"Exciting" implications of bemacyclib study in the treatment of breast cancer
Dr Amita Patnaik - South Texas Accelerated Research Therapeutics, San Antonio, USA
Can you tell us a little about the importance of cell cycle inhibition?
We’ve now determined through a number of preclinical as well as clinical studies that the cyclin dependent kinases, specifically 4 and 6, seem to have a greater importance in specific types of cancer. To give you just a few examples, breast cancer, non-small cell lung cancer and a number of others that seem to have higher levels of expression of the cyclin dependent kinases. But not only is cyclin dependent kinase important but there are other regulators that normally suppress cyclin dependent kinases such as p16 which can actually be lost in solid tumours. So if one loses the element of tumour suppression that may actually cause dysregulation of the pathway. Thus blocking the pathway at the level of cyclin dependent kinase may have utility in a number of different types of cancer.
What about this new agent, bemacyclib?
Bemacyclib is a highly selective cyclin dependent kinase 4 and 6 inhibitor. It seems to have nanomolar-potency against cyclin dependent kinase 4 and 6. The unique aspect of this particular molecule is that structurally it is actually the most dissimilar of the three that are currently in development and while the others have to be given on an intermittent schedule bemacyclib can be dosed daily and continuously without interruption. It also, uniquely amongst the compounds that are currently in development, is dosed twice daily as opposed to the others which are dosed once daily. This intricate dose and scheduling which has been developed through detailed pharmacology and pharmacodynamic type studies may have lent or informed our ability to derive a dose and schedule which has been associated with single agent activity.
What makes CDK4 and CDK6 particularly pertinent to cancer?
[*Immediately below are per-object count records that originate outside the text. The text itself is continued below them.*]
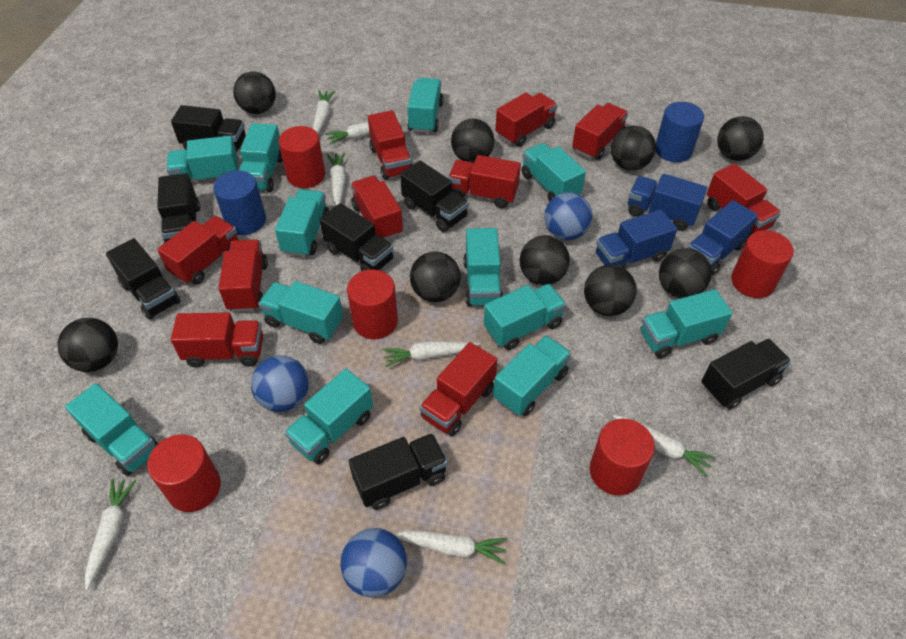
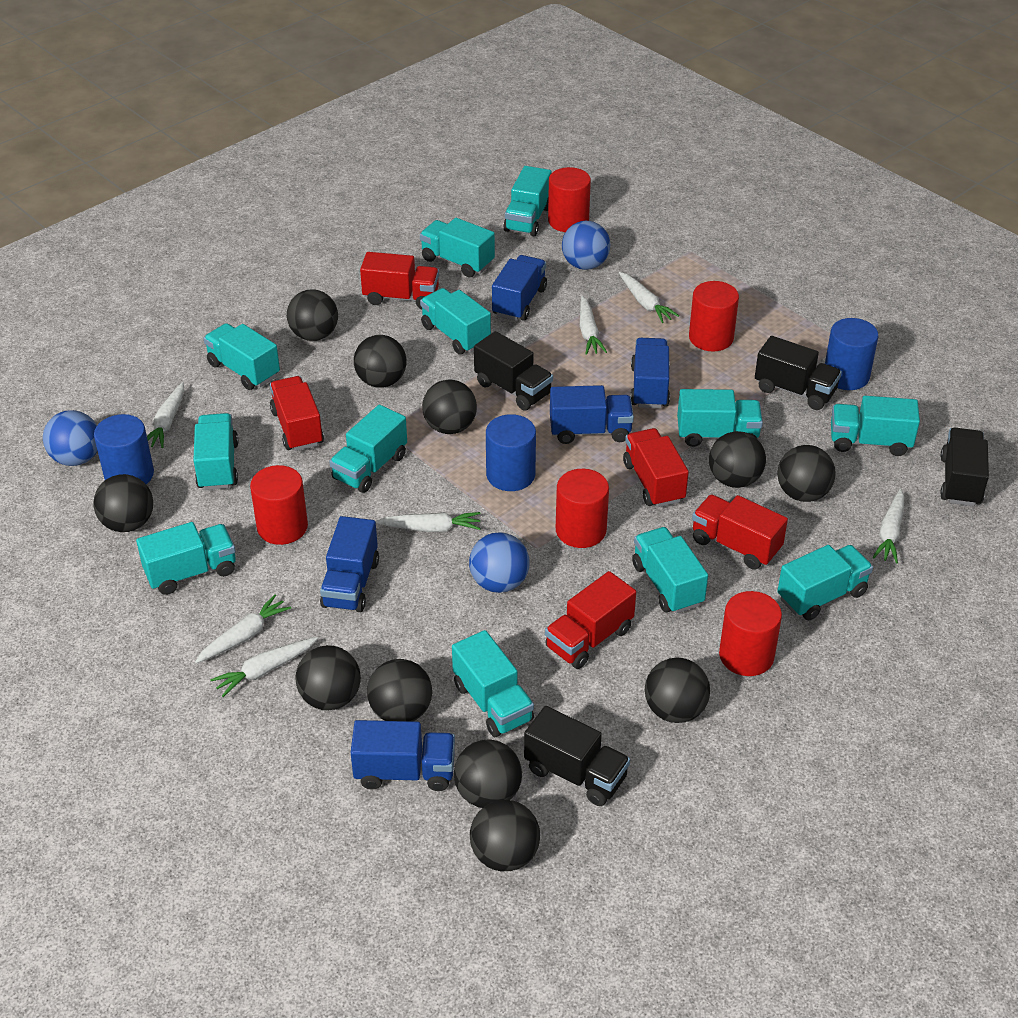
black ball: [57,318,118,372] [233,71,276,114] [410,251,461,302] [451,119,494,163] [520,235,570,285] [584,265,637,316] [611,126,656,171] [659,248,712,298] [717,116,764,161] = 9 -> [93,474,153,532] [287,289,338,341] [295,645,361,710] [354,335,407,388] [367,659,432,722] [422,380,477,434] [454,740,522,808] [470,800,540,871] [645,658,710,723] [709,431,766,488] [777,445,836,502] = 11
black truck: [106,238,181,320] [157,173,200,243] [171,105,246,152] [319,203,393,271] [349,433,448,510] [400,160,469,232] [701,339,791,410] = 7 -> [474,331,553,411] [524,706,630,806] [755,336,842,410] [940,428,989,506] = 4
blue cylinder: [213,170,266,235] [656,102,704,162] = 2 -> [94,414,154,484] [486,414,536,491] [825,318,878,390] = 3
blue truck: [596,209,677,269] [628,174,707,231] [688,200,758,275] = 3 -> [320,516,379,612] [350,720,455,791] [492,255,547,321] [550,385,634,444] [630,338,670,408] = 5
red truck: [157,216,238,285] [171,313,263,368] [218,239,268,312] [350,176,403,240] [368,110,413,180] [420,342,497,436] [448,155,521,208] [495,93,557,147] [572,103,628,160] [707,163,781,238] = 10 -> [270,376,324,451] [360,252,439,309] [545,571,636,669] [623,428,689,507] [692,495,788,570] = 5

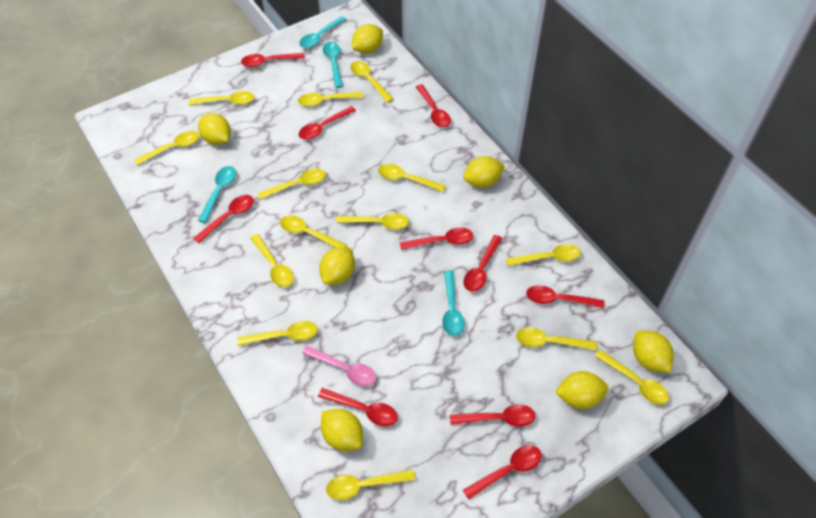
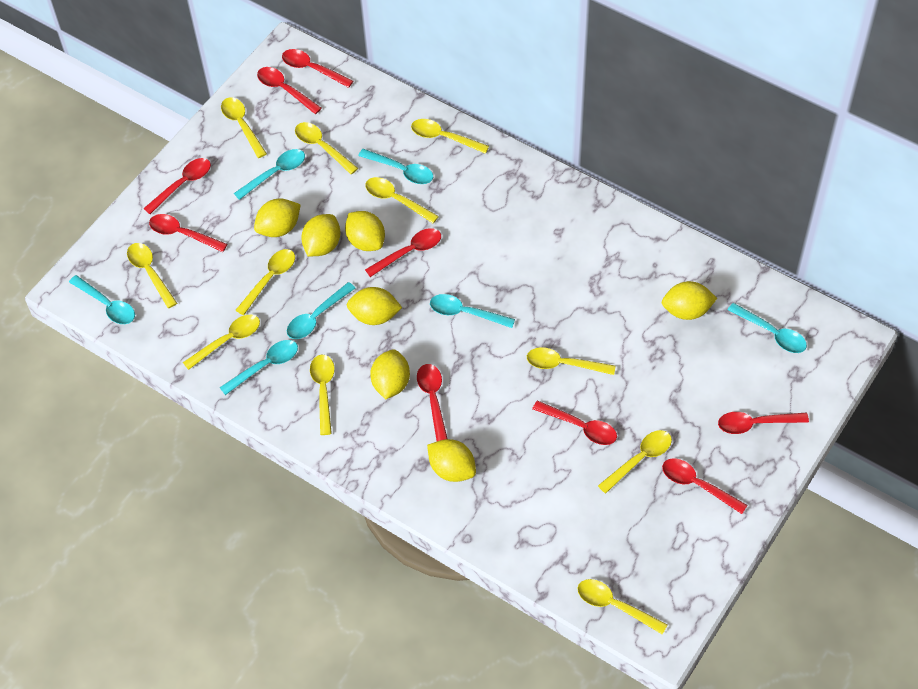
pink spoon: [302,346,376,386] = 1 -> none = 0
red spoon: [193,195,254,243] [241,53,304,67] [299,106,356,140] [318,388,398,426] [400,228,473,250] [416,84,451,128] [450,404,536,427] [463,235,502,292] [463,445,542,500] [526,285,604,308] = 10 -> [143,158,211,214] [149,214,227,252] [257,67,322,114] [282,49,353,88] [365,228,441,277] [417,364,448,441] [532,400,617,445] [662,458,748,514] [718,412,809,434] = 9
turquoise spoon: [198,166,236,223] [299,16,347,48] [323,42,343,88] [442,270,465,336] = 4 -> [69,275,135,324] [219,340,298,395] [234,149,305,200] [287,282,355,339] [358,149,433,184] [430,294,515,328] [728,303,807,353] = 7
yellow spoon: [134,131,199,165] [189,91,254,105] [237,321,318,346] [250,234,294,287] [257,169,326,200] [280,215,347,248] [298,92,363,107] [326,470,415,500] [336,213,409,230] [350,61,394,103] [378,164,446,192] [506,244,581,266] [516,327,597,350] [595,349,669,405] = 14 -> [127,243,177,308] [183,315,260,370] [221,97,267,158] [236,249,295,315] [295,122,358,174] [310,355,335,435] [365,177,439,223] [411,119,489,154] [527,347,616,375] [577,579,668,635] [598,430,672,494] = 11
Cyclin dependent kinases may have a role in regulating the function of normal cells so it’s very important to be able to target the very specific kinases that are most important in cancer.
Can you tell us more about your study of patients with metastatic breast cancer?
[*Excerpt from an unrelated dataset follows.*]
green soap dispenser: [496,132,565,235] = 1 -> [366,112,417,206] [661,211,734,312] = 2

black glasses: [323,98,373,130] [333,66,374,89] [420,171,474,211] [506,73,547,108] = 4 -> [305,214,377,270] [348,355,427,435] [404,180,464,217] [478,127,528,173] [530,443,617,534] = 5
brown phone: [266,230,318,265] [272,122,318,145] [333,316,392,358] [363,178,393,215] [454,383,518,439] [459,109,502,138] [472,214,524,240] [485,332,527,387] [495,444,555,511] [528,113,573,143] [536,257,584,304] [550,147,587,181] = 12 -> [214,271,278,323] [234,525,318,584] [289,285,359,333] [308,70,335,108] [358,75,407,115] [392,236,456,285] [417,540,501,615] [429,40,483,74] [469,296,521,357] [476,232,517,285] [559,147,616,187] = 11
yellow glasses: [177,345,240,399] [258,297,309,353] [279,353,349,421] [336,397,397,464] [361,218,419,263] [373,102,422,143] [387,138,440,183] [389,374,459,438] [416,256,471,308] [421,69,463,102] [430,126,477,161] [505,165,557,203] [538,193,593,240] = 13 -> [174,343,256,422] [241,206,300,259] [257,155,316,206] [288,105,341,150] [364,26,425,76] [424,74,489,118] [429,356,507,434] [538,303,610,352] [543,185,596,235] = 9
This study in fact represents an expansion cohort that was performed after a phase I dose escalation study which we reported at ASCO last year which was geared towards identifying safety, tolerability and a dose that could be taken forward. Having seen preliminary hints of anti-tumour activity in the phase I study we thereafter decided to embark upon expansion cohorts in very specific tumour types including breast cancer but also other cancers including lung.
What did the study entail and what did you find?
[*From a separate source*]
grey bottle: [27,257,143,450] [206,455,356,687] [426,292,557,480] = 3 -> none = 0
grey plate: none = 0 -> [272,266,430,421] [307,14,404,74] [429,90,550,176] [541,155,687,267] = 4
Patients with advanced metastatic breast cancer unselected for prognostic markers, so patients were allowed to participate as long as they had metastatic disease and had received standard of care therapies. So it just so happens that the most common subtype of breast cancer or metastatic breast cancer is hormone receptor positive and that’s what we saw a prevalence of in our subset of patients as well.
What are the indications of efficacy and responsiveness?
It’s important to remember that our agent has been dosed as a single agent in the study and the efficacy signals are very promising from the standpoint of this early study. Of course this data has to be corroborated from the standpoint of confirmatory studies but response rates are being seen in the order of magnitude of 25% in hormone receptor positive patients, but highly refractory patients who have received up to seven prior lines of therapies.
So you looked at patients with very few remaining options?
That is correct. Our patients were in fact reflective of a typical phase I patient population. So those who had progressed on standard of care therapies and would not necessarily have been expected to have this level of benefit with a single agent therapy. So in that regard the results were surprising and very promising.
What are the clinical implications?
I think the implications are exciting for the field of metastatic breast cancer. As you know, it is still a field that is in desperate need of newer therapies. There are no curative approaches for this particular disease and thus it is very important to have newer therapies that allow patients not only to live better but to live longer.
What should physicians take from this?
The results are exciting but they’re still preliminary. We’re seeing activity in the setting of highly refractory patients with a single agent drug that is producing response rates of 25%. These results have to be corroborated in future clinical trials.
Do you think this is going to be an effective new class of drugs?
There are currently no drugs that are approved that block CDK4 and 6 so this is a unique mechanism. There may very well be a number of molecules that demonstrate activity but bemacyclib seems to be uniquely positioned from a number of considerations, from the standpoint of single agent activity in very heavily pre-treated patients and the fact that it’s safe and can be dosed continuously without interruption.